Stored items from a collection
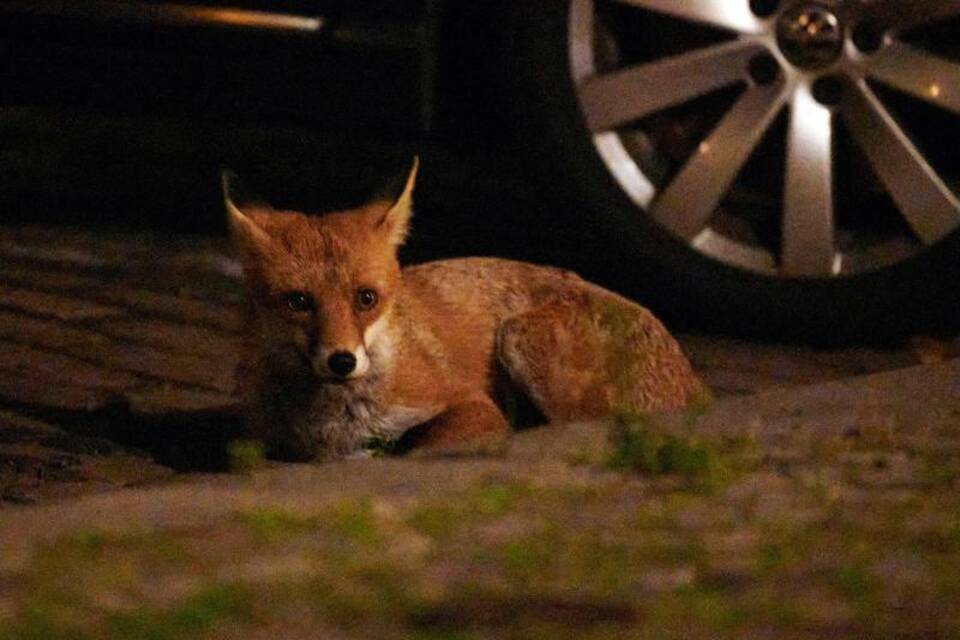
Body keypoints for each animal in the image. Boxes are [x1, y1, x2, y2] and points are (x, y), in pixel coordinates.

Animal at [225, 158, 704, 462]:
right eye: (299, 301)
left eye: (366, 298)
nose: (342, 360)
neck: (331, 423)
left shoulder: (473, 406)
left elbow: (415, 447)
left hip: (522, 340)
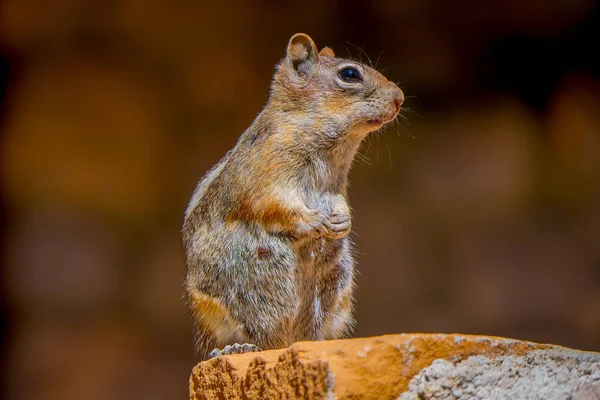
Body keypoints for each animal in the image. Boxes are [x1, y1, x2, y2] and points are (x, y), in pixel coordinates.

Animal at [182, 32, 404, 358]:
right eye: (350, 74)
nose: (400, 97)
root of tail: (284, 341)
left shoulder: (335, 188)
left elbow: (341, 204)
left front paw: (343, 221)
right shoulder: (267, 178)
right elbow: (276, 207)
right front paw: (316, 221)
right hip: (214, 309)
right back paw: (234, 348)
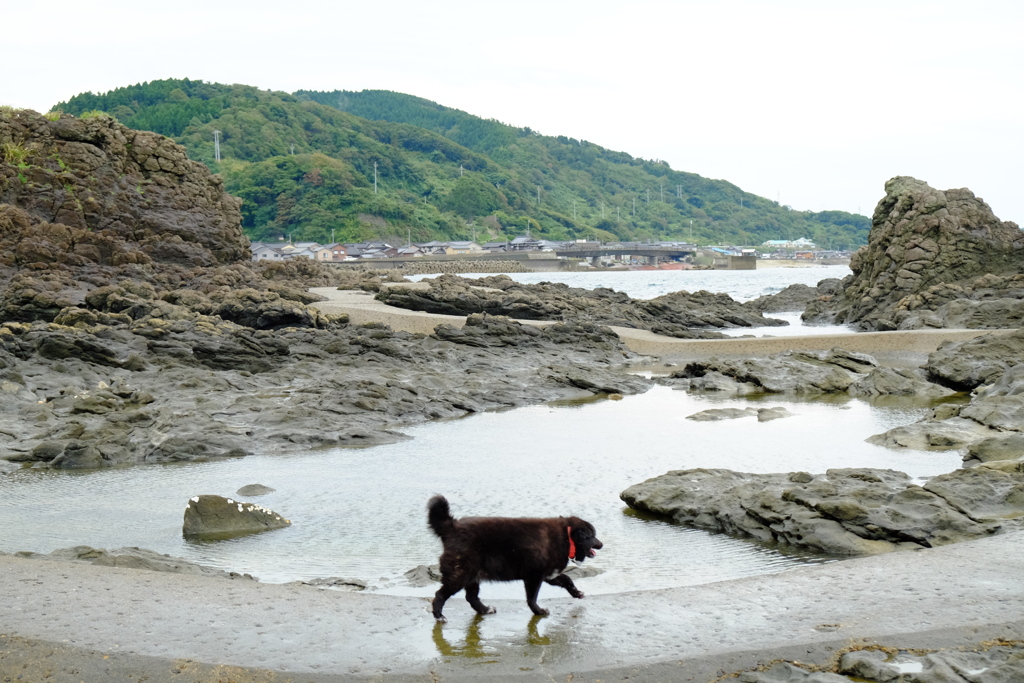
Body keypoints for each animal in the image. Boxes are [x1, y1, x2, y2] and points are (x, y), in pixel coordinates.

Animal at [428, 493, 602, 622]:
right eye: (592, 535)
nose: (601, 544)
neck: (566, 537)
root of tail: (451, 527)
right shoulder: (534, 577)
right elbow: (532, 598)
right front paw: (539, 611)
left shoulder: (549, 575)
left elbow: (567, 580)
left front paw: (577, 593)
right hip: (461, 574)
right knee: (440, 595)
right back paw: (439, 616)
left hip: (472, 576)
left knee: (471, 597)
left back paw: (485, 609)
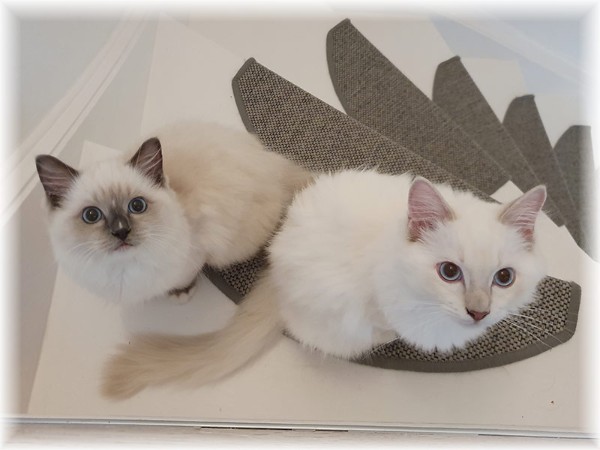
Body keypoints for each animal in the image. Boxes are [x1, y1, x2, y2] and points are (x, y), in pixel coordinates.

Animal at [35, 122, 313, 304]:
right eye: (91, 216)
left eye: (137, 206)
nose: (121, 231)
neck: (124, 269)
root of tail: (273, 162)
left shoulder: (195, 256)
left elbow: (183, 280)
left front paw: (181, 294)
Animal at [102, 170, 547, 399]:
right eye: (449, 272)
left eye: (504, 278)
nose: (479, 312)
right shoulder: (379, 309)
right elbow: (384, 329)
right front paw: (388, 340)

» WHAT TO DO
Using the data above, print only the lines starting at the one with "right eye: (299, 301)" and ending at the one with "nose: (601, 544)", exactly as they stand, minus the pictures.

» EXERCISE SOLUTION
right eye: (299, 301)
left eye: (366, 298)
nose: (342, 360)
neck: (331, 423)
left shoulder: (473, 406)
left elbow: (415, 447)
left hip: (522, 340)
Body keypoints for each animal in the image. Boxes are [x1, y1, x2, y2] and points are (x, y), in pixel coordinates.

Animal at [182, 32, 404, 358]:
right eye: (350, 74)
nose: (400, 97)
root of tail: (284, 341)
left shoulder: (335, 188)
left elbow: (341, 204)
left front paw: (343, 221)
right shoulder: (267, 178)
right elbow: (276, 207)
right front paw: (316, 221)
right hip: (214, 309)
right back paw: (234, 348)
Body keypoints for each animal in the image. Boxes are [x1, y1, x2, y2] and points are (x, y), in pixel coordinates.

Animal at [428, 493, 602, 622]:
right eye: (592, 535)
nose: (601, 544)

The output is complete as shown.